## [Your instructions]
The response must consist of each line in the listing that has the word "Article" in it.

Segment Start: Provided entries

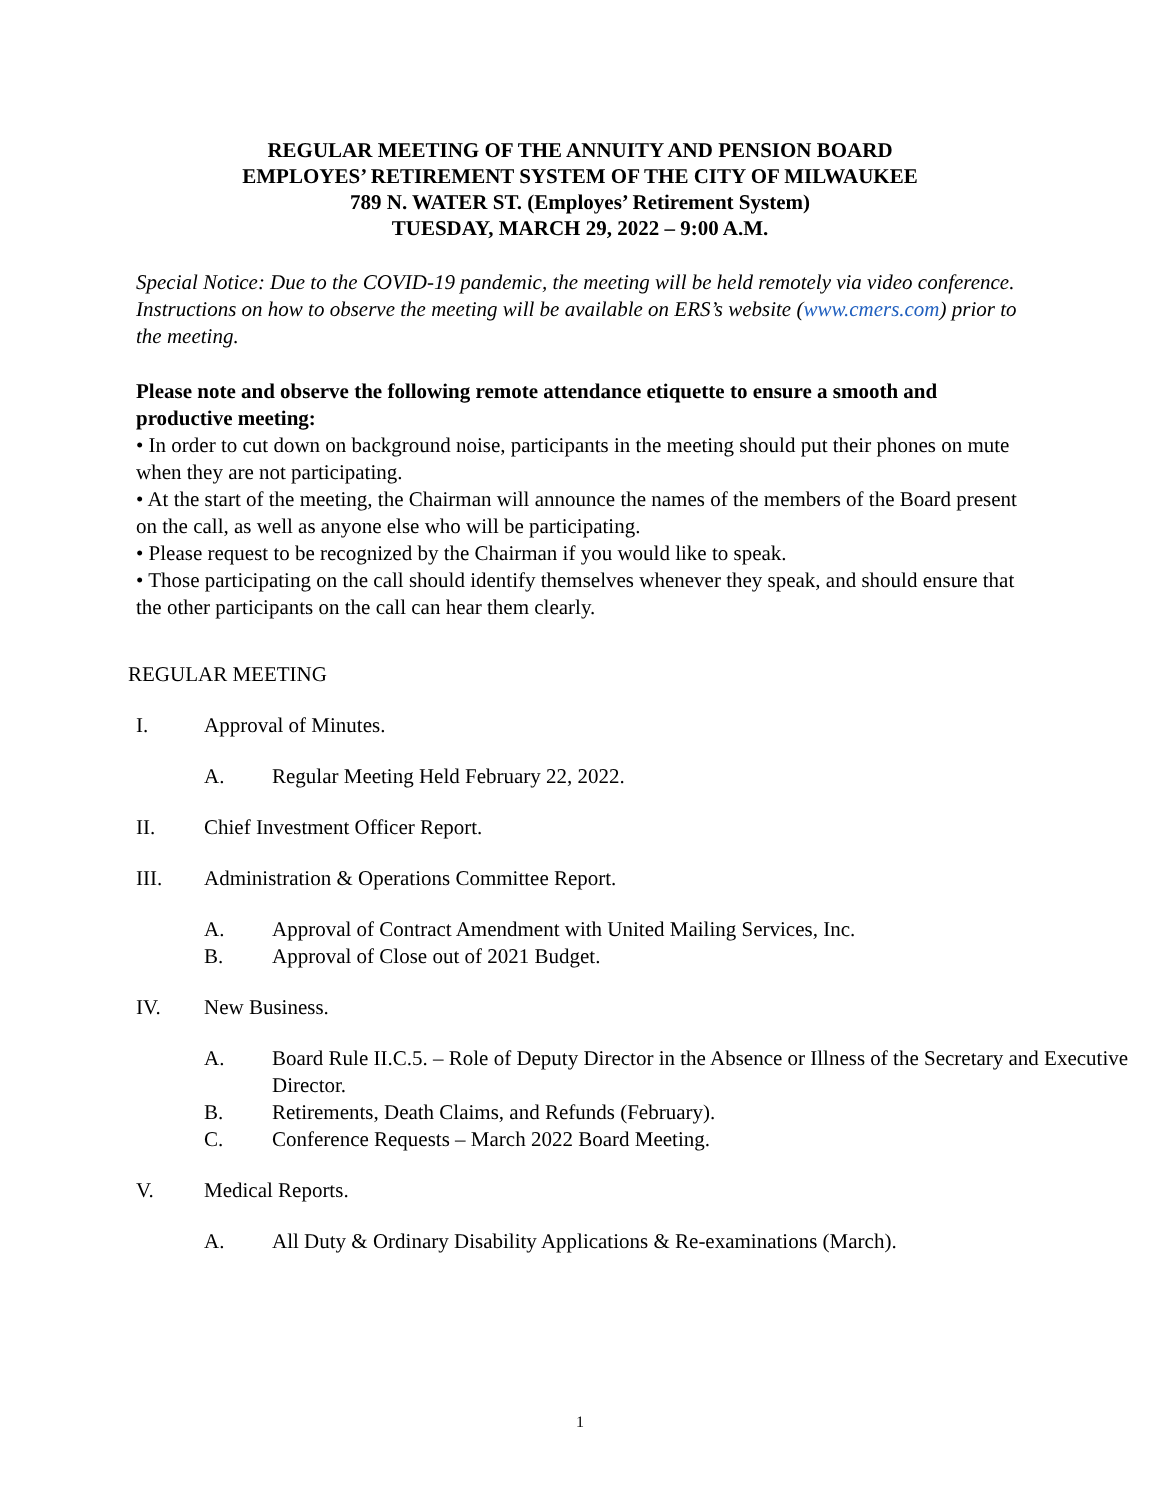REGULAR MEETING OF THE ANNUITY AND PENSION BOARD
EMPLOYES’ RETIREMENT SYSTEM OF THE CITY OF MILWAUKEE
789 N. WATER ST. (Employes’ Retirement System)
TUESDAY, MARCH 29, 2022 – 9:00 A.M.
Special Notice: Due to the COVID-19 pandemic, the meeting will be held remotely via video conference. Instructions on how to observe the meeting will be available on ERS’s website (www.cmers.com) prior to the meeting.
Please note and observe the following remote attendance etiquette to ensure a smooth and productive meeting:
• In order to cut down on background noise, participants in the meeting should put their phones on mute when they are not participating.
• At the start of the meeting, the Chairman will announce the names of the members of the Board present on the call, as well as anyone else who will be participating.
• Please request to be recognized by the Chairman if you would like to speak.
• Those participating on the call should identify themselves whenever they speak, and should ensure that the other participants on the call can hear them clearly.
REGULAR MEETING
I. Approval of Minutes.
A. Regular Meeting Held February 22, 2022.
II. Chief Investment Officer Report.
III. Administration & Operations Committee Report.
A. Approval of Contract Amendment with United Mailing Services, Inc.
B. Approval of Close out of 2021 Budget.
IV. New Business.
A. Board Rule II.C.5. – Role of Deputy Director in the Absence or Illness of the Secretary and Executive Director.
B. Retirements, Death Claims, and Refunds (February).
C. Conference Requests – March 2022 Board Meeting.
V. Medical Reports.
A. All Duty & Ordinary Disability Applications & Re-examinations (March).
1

Segment End: Provided entries
Segment Start: Provided entries

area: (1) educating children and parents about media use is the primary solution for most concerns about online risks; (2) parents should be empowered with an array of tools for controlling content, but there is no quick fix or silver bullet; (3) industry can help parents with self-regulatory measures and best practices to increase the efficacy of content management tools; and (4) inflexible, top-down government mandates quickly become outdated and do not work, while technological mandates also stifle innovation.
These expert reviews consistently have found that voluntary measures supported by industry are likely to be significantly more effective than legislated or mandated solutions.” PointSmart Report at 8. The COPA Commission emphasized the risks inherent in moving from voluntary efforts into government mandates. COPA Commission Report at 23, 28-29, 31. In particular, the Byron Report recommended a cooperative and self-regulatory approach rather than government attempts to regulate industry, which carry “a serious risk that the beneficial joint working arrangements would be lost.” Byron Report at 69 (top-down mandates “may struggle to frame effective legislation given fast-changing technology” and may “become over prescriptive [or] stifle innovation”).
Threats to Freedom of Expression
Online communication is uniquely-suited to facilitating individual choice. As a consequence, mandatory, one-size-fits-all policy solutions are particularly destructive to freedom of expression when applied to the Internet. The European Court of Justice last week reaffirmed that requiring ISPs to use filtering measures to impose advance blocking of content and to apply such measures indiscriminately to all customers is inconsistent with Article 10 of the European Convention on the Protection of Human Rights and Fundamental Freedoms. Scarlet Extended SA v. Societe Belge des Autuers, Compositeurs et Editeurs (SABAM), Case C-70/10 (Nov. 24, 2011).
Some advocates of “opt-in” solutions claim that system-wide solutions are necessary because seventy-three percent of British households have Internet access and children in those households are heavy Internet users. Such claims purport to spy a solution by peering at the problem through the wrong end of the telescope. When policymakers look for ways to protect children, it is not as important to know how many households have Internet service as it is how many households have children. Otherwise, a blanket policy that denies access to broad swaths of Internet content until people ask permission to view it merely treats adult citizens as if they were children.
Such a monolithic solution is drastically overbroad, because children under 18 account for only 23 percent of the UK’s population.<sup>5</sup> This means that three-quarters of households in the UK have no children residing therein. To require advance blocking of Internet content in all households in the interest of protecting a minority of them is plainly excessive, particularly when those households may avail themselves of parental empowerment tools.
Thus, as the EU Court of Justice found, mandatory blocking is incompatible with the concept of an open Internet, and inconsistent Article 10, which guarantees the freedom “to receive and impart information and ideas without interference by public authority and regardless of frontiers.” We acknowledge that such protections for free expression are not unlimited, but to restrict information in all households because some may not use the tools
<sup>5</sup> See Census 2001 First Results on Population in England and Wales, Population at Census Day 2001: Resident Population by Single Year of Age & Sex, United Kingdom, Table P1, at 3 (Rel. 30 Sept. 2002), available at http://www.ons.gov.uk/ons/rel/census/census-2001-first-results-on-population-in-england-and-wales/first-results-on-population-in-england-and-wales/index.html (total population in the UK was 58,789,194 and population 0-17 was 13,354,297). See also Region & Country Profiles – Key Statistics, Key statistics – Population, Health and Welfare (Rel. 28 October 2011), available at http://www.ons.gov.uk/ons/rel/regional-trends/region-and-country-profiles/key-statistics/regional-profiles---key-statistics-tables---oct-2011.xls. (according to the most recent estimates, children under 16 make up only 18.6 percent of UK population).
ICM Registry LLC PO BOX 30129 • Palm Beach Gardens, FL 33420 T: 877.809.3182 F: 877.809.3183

Segment End: Provided entries

## [Your solution]
Online communication is uniquely-suited to facilitating individual choice. As a consequence, mandatory, one-size-fits-all policy solutions are particularly destructive to freedom of expression when applied to the Internet. The European Court of Justice last week reaffirmed that requiring ISPs to use filtering measures to impose advance blocking of content and to apply such measures indiscriminately to all customers is inconsistent with Article 10 of the European Convention on the Protection of Human Rights and Fundamental Freedoms. Scarlet Extended SA v. Societe Belge des Autuers, Compositeurs et Editeurs (SABAM), Case C-70/10 (Nov. 24, 2011).
Thus, as the EU Court of Justice found, mandatory blocking is incompatible with the concept of an open Internet, and inconsistent Article 10, which guarantees the freedom “to receive and impart information and ideas without interference by public authority and regardless of frontiers.” We acknowledge that such protections for free expression are not unlimited, but to restrict information in all households because some may not use the tools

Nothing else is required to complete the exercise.